__SUPPLIED DATA__.
- Opening Delimiter -
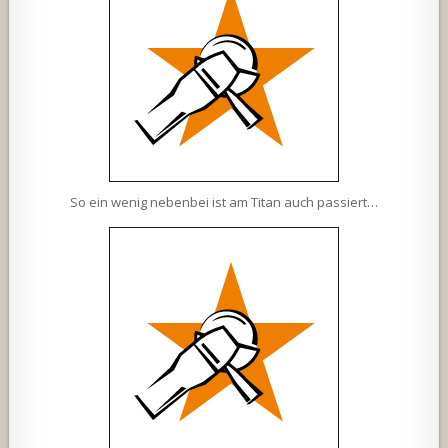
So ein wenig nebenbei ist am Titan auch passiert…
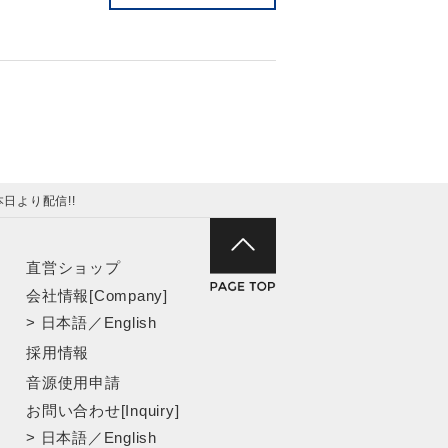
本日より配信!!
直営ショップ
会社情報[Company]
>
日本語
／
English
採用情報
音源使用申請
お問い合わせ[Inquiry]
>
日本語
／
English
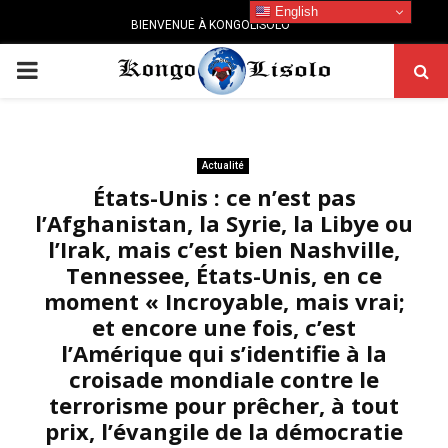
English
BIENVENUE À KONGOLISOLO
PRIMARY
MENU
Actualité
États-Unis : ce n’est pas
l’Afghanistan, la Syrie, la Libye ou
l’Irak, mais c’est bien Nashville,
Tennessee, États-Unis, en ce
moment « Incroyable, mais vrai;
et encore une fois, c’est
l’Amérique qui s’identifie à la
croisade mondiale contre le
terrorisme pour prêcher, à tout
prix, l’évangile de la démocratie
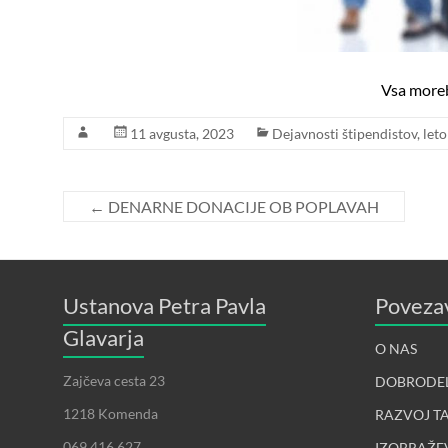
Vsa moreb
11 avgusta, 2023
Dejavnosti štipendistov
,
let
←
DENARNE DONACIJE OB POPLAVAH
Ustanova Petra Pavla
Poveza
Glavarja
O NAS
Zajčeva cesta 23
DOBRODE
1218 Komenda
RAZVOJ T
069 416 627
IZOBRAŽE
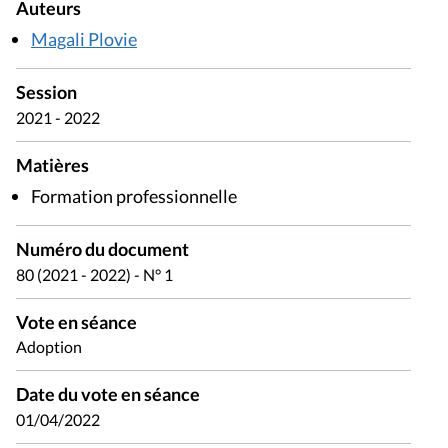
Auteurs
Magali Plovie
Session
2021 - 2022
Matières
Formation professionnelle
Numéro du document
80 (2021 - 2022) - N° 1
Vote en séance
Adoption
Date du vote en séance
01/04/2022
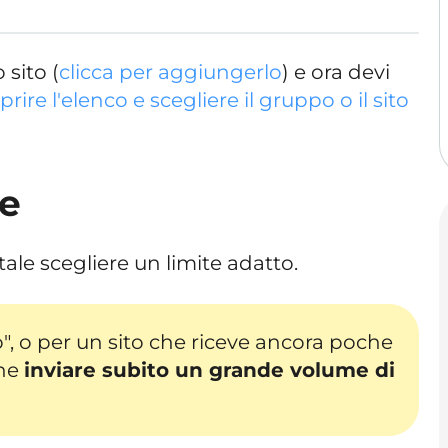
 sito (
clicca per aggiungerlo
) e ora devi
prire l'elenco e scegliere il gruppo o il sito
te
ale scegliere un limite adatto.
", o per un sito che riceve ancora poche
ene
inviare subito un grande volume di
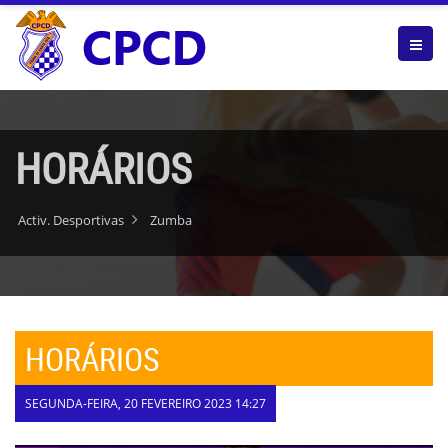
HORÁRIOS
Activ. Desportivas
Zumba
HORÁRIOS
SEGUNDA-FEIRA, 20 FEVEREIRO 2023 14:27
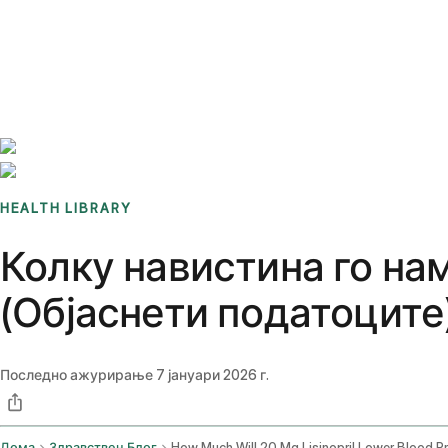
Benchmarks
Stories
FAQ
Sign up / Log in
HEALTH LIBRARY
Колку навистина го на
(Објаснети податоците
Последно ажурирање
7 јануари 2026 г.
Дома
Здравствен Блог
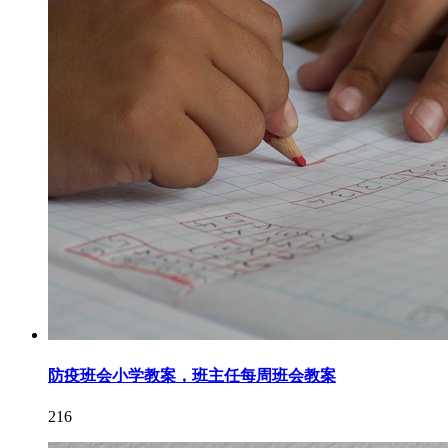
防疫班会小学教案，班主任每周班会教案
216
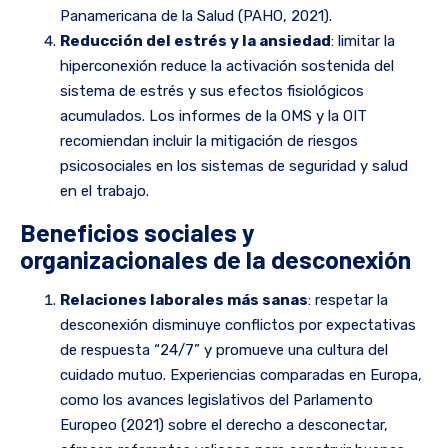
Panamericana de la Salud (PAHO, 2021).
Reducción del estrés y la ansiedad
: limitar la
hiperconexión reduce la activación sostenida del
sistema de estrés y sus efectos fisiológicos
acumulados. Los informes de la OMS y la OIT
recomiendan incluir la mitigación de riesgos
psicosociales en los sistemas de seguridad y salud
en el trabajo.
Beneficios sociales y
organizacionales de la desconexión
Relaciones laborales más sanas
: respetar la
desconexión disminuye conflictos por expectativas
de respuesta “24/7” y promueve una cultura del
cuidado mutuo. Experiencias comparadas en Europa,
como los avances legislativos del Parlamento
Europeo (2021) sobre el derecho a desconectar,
- Closing Delimiter -
__YOUR INSTRUCTIONS__.
Rewrite the lines from the start through the line containing "prix, l’évangile de la démocratie", replacing "English" with "Anglais" and leaving everything else unchanged. Omit the pictures.

__ANSWER TO THIS PROBLEM__.
So ein wenig nebenbei ist am Titan auch passiert…
本日より配信!!
直営ショップ
会社情報[Company]
>
日本語
／
Anglais
採用情報
音源使用申請
お問い合わせ[Inquiry]
>
日本語
／
Anglais
Anglais
BIENVENUE À KONGOLISOLO
PRIMARY
MENU
Actualité
États-Unis : ce n’est pas
l’Afghanistan, la Syrie, la Libye ou
l’Irak, mais c’est bien Nashville,
Tennessee, États-Unis, en ce
moment « Incroyable, mais vrai;
et encore une fois, c’est
l’Amérique qui s’identifie à la
croisade mondiale contre le
terrorisme pour prêcher, à tout
prix, l’évangile de la démocratie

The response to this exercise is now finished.